-- Start of Document section --
6 comments, Last at 26 Oct 2013, 1:48pm

#1 by Kal // Oct 24, 2013 - 5:17pm

This is based somewhat on something Bill Connelly wrote - that Stanford and Alabama have 'broken the code' for making FEI love them. Play somewhat hard schedule, have great special teams and field position.

What's interesting to me is that counting field position as a value for FEI effectively counts a lot of other things more. Special teams become much more important if you're rating field position; it's not a coincidence that Alabama and Stanford are at the top of the rankings and also are the top of special teams. This was true last year with FEI's love affair with KState; the Wildcats had excellent special teams and field position all year.

What I'm curious about is how predictive it is. Last year we saw a team with good but not great special teams (Alabama) absolutely dominate. KState, by comparison, did fairly poorly against their bowl game and didn't look great for a good chunk of the season. Special teams more than a lot of other stats can be skewed heavily by a few big plays. Have you done any analysis or breakdown into the predictability of special teams play from week to week?
-- End of Document section --
-- Start of Listing --
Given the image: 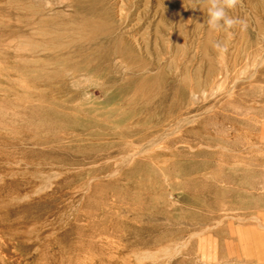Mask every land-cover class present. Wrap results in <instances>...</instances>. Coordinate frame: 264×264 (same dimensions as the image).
Listing matches in <instances>:
<instances>
[{
	"label": "rangeland",
	"instance_id": "rangeland-1",
	"mask_svg": "<svg viewBox=\"0 0 264 264\" xmlns=\"http://www.w3.org/2000/svg\"><path fill=\"white\" fill-rule=\"evenodd\" d=\"M229 14L0 0V264H264V0Z\"/></svg>",
	"mask_w": 264,
	"mask_h": 264
},
{
	"label": "clouds",
	"instance_id": "clouds-1",
	"mask_svg": "<svg viewBox=\"0 0 264 264\" xmlns=\"http://www.w3.org/2000/svg\"><path fill=\"white\" fill-rule=\"evenodd\" d=\"M202 3L206 6L207 27L212 31L229 32L238 24L244 23L229 14L239 5L240 0H202ZM214 48L220 53L227 50L226 45L220 42H216Z\"/></svg>",
	"mask_w": 264,
	"mask_h": 264
},
{
	"label": "bare ground",
	"instance_id": "bare-ground-1",
	"mask_svg": "<svg viewBox=\"0 0 264 264\" xmlns=\"http://www.w3.org/2000/svg\"><path fill=\"white\" fill-rule=\"evenodd\" d=\"M7 189V188H6ZM5 190V189H4ZM10 192V191H9ZM9 212V211H8ZM3 216V215H2ZM83 264V263H82Z\"/></svg>",
	"mask_w": 264,
	"mask_h": 264
}]
</instances>
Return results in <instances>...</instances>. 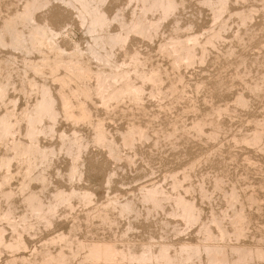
-- End of Listing --
[Written tasks]
A - In the comment about FEI rankings, reproduce the part that opens with the words containing "#1 by Kal //" and closes with "position all year.".
B - According to the comment about FEI rankings, which two teams did Bill Connelly say have "broken the code" for making FEI love them?
C - Continue the comment about FEI rankings and special teams from where it stops.

[Task answers]
A -
#1 by Kal // Oct 24, 2013 - 5:17pm

This is based somewhat on something Bill Connelly wrote - that Stanford and Alabama have 'broken the code' for making FEI love them. Play somewhat hard schedule, have great special teams and field position.

What's interesting to me is that counting field position as a value for FEI effectively counts a lot of other things more. Special teams become much more important if you're rating field position; it's not a coincidence that Alabama and Stanford are at the top of the rankings and also are the top of special teams. This was true last year with FEI's love affair with KState; the Wildcats had excellent special teams and field position all year.

B - Stanford and Alabama

C -
Points: 0

#2 by Brian Fremeau // Oct 24, 2013 - 8:33pm

Have you checked out the "Alternate FEI" ratings that exclude factors like turnovers, special teams, and field position? http://www.bcftoys.com/2013-alternatefei

Alabama is No. 1 in all three alternate outputs. Stanford is top-5 in all three alternate outputs. Kansas State was No.4 in regular end-of-year FEI last year, and No.6 in end of year special teams-neutral FEI: http://www.bcftoys.com/2012-alternatefei

FEI is definitely favoring teams that control field position (via special teams, offense, and defense), but perhaps not as much as you assume?

Points: 0

#5 by Kal // Oct 25, 2013 - 4:59pm

Sorry, Brian. I didn't mean to come across as combative. I hope you didn't take it as such, but my apologies if you did.

Here's the more exact question I should have asked. Before the Fiesta Bowl Kansas State was #1 in FEI by a fairly high margin. They clearly didn't perform that way in that game, and dropped down to #4. However - using FEI, we would have thought that there was no way they were going to perform that poorly (an 18 point loss is a pretty poor outing) - and a large chunk of the reason they were that high is because their special teams scores at the time were so massive. If you looked at the S+P comparison the score looks a lot more reasonable. The FEI and S+P stats are here, if you'd like to look.

After that game, of course, FEI reduced the values of KState and Alabama rocketed to the #1 position, but before that game FEI had KState pretty happily in the lead - a lead that they didn't relinquish for a while in the regular season. FEI believed KState to be the best team in the nation until losing by 18 in their bowl game.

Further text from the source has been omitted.